START Data shown

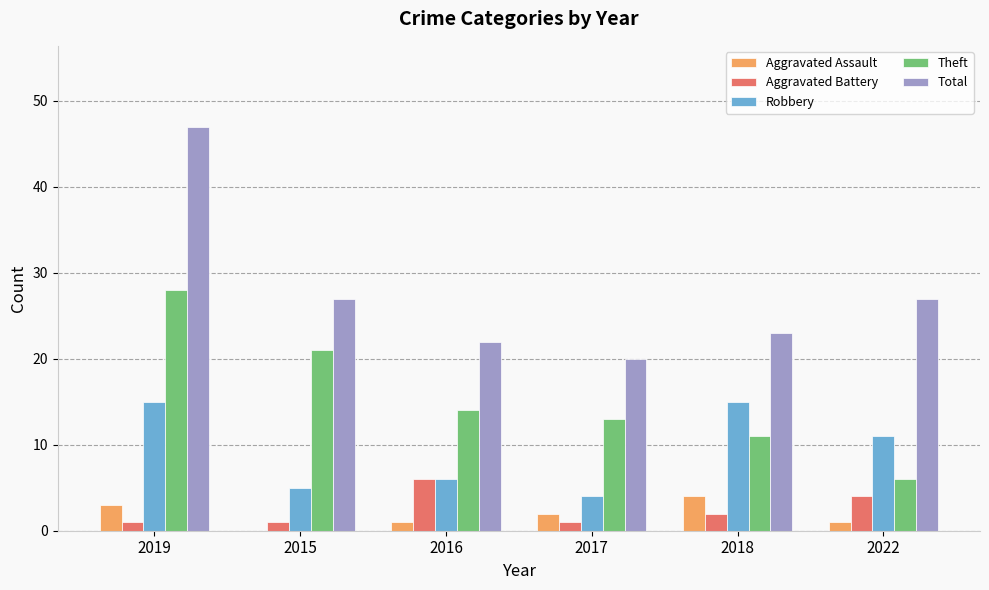

What is the greatest value displayed?

47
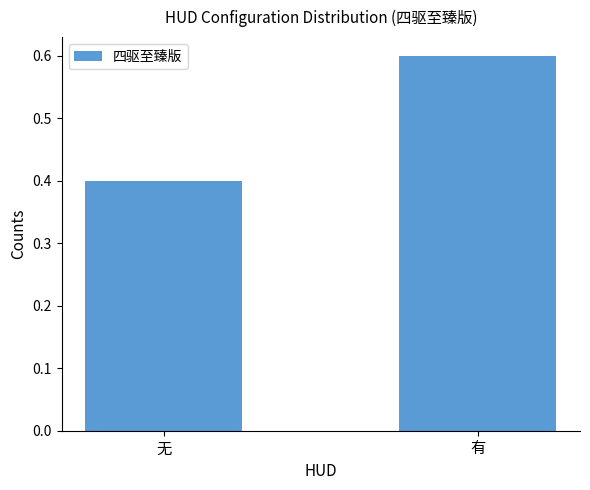

What is the label of the 2nd bar from the left?

有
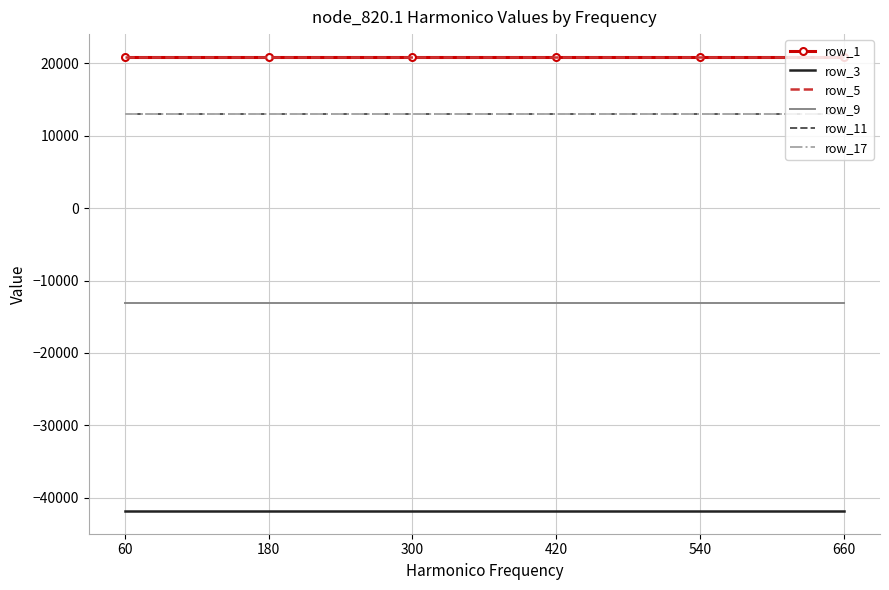

What is the minimum value shown in the chart?

-41828.9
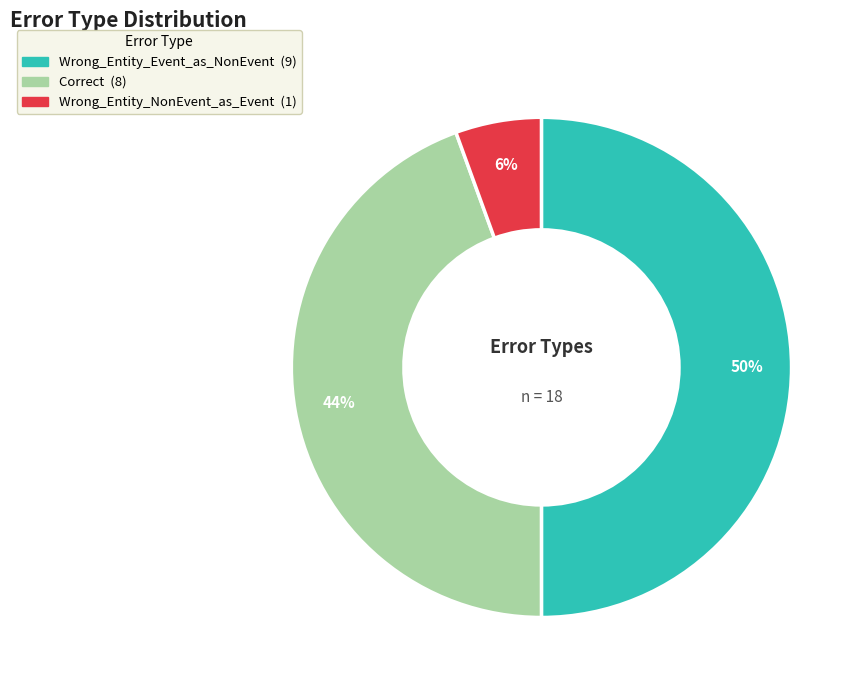

What percentage is the Wrong_Entity_NonEvent_as_Event slice, to the nearest percent?

6%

END Data shown

▶ [Task statement] Rewrite the listing with every "value" replaced by "number" and nothing else changed, omitting the pictures.

▶ [Written response]
What is the greatest number displayed?

47

What is the label of the 2nd bar from the left?

有

What is the minimum number shown in the chart?

-41828.9

What percentage is the Wrong_Entity_NonEvent_as_Event slice, to the nearest percent?

6%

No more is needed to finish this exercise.